The idea that things feel worse when they are actually getting better appealed to me because of something a colleague said to me at work recently. She has been involved in implementing a number of changes to work rosters that has seen staff moved into different work activities or different work groups as part of a cross-skilling program. Her comment was that everyone is now upset and complaining and that morale has become worse. “We always had whingers but now we have people getting really involved in challenging what is happening and why”.

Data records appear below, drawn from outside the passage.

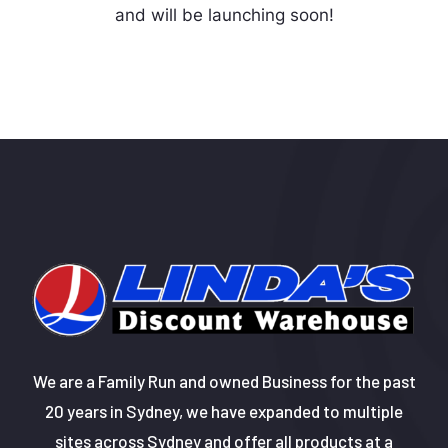
and will be launching soon!
We are a Family Run and owned Business for the past
20 years in Sydney, we have expanded to multiple
sites across Sydney and offer all products at a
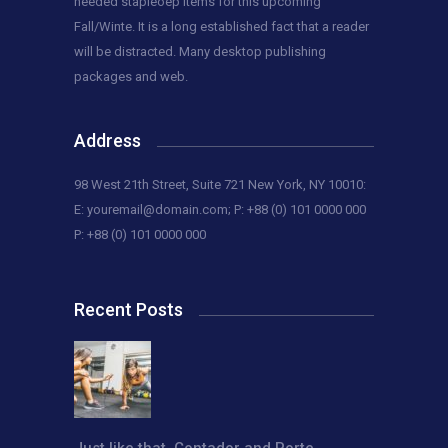
needed stapleoep items for this upcoming
Fall/Winte. It is a long established fact that a reader
will be distracted. Many desktop publishing
packages and web.
Address
98 West 21th Street, Suite 721 New York, NY 10010:
E:
youremail@domain.com
; P: +88 (0) 101 0000 000
P: +88 (0) 101 0000 000
Recent Posts
Just like that, Contador and Porte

Farson says that managers expect their improvement efforts to result in satisfaction from those they try to help. He says they often do increase satisfaction– but not for long. The paradox is that ‘improvement in human affairs’ leads not to satisfaction but to discontent. The discontent, though, is ‘higher-order’ discontent than existed before. He cites Maslow as advising managers to ‘listen not to the presence or absence of complaints, but rather to what people are complaining about’. It is the quality or level of complaint that is important. In the least healthy organisations, Maslow says you will hear low-order complaining. For example, complaints about working conditions that affect them. In healthier organisations, there are higher-order complaints that extend beyond the person to more altruistic concerns. For example, safety standards or equity in decisions made. He says that very healthy organisations have ‘metagrumbles’ related to needs for self-actualisation. ‘My talents are not being recognised or used’. ‘I am not being engaged in decision making enough’.
Farson cites this as an absurdity. He says that only in an organisation where people are engaged and where their talents are being utilised would it occur to someone to complain about it. The test of management effectiveness is not whether or not there are complaints or if people are satisfied, but what is the quality of the discontent you have engendered. The manager’s job is to move people from low-order discontent to high-order discontent. He describes it as the ‘paradox of rising expectations’ – when something starts to improve, people start to expect more and they move up through Maslow’s hierarchy of needs in their complaining.
My colleague has become concerned about this occurring. And in local government today, it is a legitimate concern. The level of satisfaction of staff and the community has become a key indicator of performance. And it is important, but is it measuring what people think it is? I once increased the service level for street tree pruning at a council that had previously only offered a very basic service. When people saw trees being pruned they rang the council to request pruning of the tree outside their home. The number of requests went through the roof and there was an enquiry into why the service was failing to meet community needs.
We have also become preoccupied with complaints as an indicator. The simple number is used to assess the performance of managers. I was once responsible for a waste service that had 7000 service requests or complaints a year. This was about 30% of the total number of such requests received by the council. Something had to be done! But did it? The waste service delivered over 3.5 million services each year. About half of the 7000 customer contacts were designed into the service model – i.e. residents had to advise if their bin needed repairing, we didn’t inspect them all. The others were legitimate failures of the service. It was a failure rate of 0.1% of services delivered.
If there is an absurdity in all this in local government, it is the simplistic way that we judge performance. We might call it listening to our staff or listening to the community (and we are). But is it telling us what we need to know?
Farson, Richard 1996. Management of the Absurd – Paradoxes in Leadership.